* START Material provided *

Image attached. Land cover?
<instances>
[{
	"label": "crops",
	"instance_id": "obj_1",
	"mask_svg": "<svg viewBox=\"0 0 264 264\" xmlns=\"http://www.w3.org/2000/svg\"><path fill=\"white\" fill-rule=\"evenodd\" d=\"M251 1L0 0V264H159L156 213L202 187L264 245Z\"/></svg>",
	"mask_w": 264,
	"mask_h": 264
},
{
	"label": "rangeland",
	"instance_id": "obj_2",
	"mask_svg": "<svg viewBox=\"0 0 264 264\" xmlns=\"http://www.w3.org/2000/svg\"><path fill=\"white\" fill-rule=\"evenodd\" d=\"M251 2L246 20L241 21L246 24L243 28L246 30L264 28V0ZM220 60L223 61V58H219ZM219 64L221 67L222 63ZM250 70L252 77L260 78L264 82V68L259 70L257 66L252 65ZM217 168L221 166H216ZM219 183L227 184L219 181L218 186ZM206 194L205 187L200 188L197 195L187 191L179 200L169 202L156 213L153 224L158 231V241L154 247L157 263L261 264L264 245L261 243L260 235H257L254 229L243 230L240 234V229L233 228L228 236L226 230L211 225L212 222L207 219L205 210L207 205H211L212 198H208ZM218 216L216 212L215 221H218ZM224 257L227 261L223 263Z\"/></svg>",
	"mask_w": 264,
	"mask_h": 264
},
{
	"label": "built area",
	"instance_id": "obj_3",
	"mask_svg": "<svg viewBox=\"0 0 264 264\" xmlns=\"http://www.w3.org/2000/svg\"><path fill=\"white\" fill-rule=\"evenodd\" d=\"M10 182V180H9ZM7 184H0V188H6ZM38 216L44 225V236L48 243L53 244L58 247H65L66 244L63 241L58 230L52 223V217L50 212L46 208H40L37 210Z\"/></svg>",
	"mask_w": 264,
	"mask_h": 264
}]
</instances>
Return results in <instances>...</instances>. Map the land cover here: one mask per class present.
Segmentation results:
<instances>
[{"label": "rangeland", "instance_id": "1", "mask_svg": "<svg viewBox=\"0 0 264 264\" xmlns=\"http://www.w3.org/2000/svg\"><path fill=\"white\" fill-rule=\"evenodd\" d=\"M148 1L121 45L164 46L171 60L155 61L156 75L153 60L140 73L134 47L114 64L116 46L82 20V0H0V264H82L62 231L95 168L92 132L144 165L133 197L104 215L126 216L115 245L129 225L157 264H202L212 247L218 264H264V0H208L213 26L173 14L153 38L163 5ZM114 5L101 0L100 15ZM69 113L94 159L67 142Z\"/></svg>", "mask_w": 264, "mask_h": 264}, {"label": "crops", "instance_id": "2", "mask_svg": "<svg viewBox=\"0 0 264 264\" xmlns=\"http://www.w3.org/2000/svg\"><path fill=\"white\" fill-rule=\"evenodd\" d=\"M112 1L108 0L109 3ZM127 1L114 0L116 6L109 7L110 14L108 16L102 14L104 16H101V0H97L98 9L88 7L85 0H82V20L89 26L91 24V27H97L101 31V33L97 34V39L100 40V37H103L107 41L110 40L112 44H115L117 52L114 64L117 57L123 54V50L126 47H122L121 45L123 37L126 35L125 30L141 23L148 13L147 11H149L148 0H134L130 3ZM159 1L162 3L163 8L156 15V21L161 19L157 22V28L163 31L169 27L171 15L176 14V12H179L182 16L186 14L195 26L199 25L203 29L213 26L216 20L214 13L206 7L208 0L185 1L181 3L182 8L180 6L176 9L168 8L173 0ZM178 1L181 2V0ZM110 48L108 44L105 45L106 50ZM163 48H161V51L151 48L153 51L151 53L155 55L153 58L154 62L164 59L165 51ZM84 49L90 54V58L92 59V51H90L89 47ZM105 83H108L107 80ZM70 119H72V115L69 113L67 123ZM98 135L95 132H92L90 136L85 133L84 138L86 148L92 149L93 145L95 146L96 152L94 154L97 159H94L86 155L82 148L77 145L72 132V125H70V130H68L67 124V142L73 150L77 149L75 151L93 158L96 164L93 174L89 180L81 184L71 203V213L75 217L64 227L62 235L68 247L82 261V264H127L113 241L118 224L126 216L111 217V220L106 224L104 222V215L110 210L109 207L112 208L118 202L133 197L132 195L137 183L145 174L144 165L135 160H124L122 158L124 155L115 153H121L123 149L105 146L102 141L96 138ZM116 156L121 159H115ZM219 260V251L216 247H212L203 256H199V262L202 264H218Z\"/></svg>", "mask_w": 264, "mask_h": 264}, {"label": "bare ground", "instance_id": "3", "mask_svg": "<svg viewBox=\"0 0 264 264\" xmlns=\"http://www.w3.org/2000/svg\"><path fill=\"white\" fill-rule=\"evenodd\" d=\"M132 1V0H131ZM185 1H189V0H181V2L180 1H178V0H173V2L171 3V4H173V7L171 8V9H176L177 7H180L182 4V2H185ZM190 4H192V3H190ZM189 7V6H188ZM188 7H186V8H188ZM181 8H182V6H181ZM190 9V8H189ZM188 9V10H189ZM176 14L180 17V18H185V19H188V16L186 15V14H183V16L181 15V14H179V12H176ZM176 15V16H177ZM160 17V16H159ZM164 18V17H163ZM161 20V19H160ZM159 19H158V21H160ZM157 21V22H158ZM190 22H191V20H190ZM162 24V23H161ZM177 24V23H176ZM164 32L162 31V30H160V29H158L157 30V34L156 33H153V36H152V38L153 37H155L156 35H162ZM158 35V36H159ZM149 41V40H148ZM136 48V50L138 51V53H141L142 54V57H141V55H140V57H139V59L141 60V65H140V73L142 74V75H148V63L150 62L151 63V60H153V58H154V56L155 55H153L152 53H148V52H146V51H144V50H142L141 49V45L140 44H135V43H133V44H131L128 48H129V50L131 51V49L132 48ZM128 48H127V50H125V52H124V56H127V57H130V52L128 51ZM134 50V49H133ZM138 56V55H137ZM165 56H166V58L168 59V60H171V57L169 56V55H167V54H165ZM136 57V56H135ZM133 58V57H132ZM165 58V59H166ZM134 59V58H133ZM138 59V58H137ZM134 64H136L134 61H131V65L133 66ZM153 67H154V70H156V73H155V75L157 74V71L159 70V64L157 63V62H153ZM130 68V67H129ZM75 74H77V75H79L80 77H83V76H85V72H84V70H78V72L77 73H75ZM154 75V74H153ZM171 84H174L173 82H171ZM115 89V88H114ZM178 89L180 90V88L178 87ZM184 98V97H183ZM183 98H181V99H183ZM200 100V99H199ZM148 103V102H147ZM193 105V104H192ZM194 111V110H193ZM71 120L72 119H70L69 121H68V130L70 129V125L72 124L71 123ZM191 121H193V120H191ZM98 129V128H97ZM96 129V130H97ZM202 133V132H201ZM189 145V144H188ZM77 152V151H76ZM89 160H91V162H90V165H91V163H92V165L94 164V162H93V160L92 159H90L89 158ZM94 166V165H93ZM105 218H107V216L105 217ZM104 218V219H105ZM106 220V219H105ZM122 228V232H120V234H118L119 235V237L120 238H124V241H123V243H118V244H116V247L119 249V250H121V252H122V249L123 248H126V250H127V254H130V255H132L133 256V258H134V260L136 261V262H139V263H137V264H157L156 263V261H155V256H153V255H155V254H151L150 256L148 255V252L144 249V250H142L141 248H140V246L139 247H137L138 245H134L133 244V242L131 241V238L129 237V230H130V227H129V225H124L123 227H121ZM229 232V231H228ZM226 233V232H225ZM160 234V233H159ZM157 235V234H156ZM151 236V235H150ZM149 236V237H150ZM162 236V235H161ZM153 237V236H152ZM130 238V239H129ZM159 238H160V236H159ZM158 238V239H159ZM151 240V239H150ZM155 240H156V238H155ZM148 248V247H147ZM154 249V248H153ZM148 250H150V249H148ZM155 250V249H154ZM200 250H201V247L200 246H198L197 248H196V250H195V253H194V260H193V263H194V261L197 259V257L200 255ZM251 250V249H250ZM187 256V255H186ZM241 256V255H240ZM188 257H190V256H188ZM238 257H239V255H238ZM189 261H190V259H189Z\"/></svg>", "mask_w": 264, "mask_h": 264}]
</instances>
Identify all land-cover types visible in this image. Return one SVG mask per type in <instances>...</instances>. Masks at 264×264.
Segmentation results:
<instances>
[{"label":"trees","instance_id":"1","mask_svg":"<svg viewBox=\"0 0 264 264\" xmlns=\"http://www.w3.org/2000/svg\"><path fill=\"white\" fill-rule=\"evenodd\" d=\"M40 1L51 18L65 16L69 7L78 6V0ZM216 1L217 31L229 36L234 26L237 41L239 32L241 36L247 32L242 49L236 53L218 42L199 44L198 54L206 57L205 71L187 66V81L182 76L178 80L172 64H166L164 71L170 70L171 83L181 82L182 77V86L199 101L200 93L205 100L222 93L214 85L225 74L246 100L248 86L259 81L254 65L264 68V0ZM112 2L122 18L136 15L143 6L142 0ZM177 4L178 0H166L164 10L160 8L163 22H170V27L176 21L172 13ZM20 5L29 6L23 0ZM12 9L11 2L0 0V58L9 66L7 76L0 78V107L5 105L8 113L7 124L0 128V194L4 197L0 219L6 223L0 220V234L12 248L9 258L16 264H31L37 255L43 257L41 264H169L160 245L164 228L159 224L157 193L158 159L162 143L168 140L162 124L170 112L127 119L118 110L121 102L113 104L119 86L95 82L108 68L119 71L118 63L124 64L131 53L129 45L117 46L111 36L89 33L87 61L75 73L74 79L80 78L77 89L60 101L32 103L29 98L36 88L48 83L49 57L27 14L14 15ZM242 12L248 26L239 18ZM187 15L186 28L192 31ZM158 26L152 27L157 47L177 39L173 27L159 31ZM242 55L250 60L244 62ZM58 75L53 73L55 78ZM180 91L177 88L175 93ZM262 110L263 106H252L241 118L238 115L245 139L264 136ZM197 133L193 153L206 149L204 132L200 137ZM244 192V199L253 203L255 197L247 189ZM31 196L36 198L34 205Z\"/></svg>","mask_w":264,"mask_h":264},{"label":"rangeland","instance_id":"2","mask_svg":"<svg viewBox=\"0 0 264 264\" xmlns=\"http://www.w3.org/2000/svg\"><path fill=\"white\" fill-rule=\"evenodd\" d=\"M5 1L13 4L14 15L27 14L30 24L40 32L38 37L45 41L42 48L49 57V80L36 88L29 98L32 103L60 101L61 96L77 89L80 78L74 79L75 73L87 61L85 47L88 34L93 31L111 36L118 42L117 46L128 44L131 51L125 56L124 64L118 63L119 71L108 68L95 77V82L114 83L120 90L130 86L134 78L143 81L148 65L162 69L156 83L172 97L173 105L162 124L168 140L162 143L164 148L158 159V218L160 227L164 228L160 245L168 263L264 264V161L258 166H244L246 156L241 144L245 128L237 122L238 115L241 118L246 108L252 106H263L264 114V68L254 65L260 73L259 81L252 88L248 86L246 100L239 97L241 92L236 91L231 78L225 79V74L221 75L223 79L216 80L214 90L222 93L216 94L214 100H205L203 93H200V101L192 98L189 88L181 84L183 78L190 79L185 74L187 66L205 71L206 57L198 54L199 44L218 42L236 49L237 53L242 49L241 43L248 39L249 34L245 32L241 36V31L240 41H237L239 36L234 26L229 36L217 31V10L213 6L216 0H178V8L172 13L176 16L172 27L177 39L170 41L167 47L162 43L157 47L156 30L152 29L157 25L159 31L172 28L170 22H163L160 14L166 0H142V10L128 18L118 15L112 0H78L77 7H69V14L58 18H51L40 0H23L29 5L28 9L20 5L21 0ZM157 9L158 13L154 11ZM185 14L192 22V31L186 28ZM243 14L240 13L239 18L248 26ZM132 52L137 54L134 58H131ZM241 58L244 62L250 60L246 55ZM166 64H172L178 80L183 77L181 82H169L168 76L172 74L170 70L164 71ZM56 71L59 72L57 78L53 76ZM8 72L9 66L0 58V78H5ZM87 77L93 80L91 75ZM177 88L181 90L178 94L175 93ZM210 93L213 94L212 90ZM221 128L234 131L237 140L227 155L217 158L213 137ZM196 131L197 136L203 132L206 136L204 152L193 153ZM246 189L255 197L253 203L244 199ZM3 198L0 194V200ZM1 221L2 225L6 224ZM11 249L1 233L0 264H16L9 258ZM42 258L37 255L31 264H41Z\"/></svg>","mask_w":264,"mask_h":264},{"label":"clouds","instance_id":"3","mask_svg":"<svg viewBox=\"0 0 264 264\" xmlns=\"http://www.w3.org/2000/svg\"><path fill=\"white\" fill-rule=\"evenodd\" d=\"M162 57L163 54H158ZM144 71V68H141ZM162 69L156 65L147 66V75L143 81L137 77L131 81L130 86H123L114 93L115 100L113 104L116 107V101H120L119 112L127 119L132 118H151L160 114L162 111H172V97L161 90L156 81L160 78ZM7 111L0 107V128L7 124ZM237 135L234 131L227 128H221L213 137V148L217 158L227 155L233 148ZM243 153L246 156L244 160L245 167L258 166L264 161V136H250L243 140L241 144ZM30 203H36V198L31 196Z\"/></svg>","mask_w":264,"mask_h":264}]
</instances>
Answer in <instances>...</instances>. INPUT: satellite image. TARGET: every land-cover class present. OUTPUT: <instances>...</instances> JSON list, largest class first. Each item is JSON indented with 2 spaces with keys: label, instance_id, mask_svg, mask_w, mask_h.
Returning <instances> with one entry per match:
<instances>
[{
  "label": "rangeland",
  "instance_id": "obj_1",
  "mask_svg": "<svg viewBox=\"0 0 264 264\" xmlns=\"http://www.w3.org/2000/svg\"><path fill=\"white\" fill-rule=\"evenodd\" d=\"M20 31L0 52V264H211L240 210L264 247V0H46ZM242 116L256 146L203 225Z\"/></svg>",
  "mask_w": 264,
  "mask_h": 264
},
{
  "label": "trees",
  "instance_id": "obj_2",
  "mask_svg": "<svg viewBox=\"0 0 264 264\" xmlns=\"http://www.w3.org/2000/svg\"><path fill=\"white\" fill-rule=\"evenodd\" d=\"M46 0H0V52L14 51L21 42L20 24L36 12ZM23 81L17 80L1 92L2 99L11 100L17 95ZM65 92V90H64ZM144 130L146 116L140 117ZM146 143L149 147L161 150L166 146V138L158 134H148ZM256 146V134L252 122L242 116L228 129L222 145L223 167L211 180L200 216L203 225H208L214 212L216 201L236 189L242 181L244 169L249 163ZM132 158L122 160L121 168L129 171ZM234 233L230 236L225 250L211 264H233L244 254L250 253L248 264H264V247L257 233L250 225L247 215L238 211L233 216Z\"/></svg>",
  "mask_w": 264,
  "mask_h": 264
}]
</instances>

* END Material provided *

▸ **Exercise directions**: Tally the lines in the listing above that contain the word "class", counting only case-exact matches, and reply with the number alone.

▸ **The answer**: 2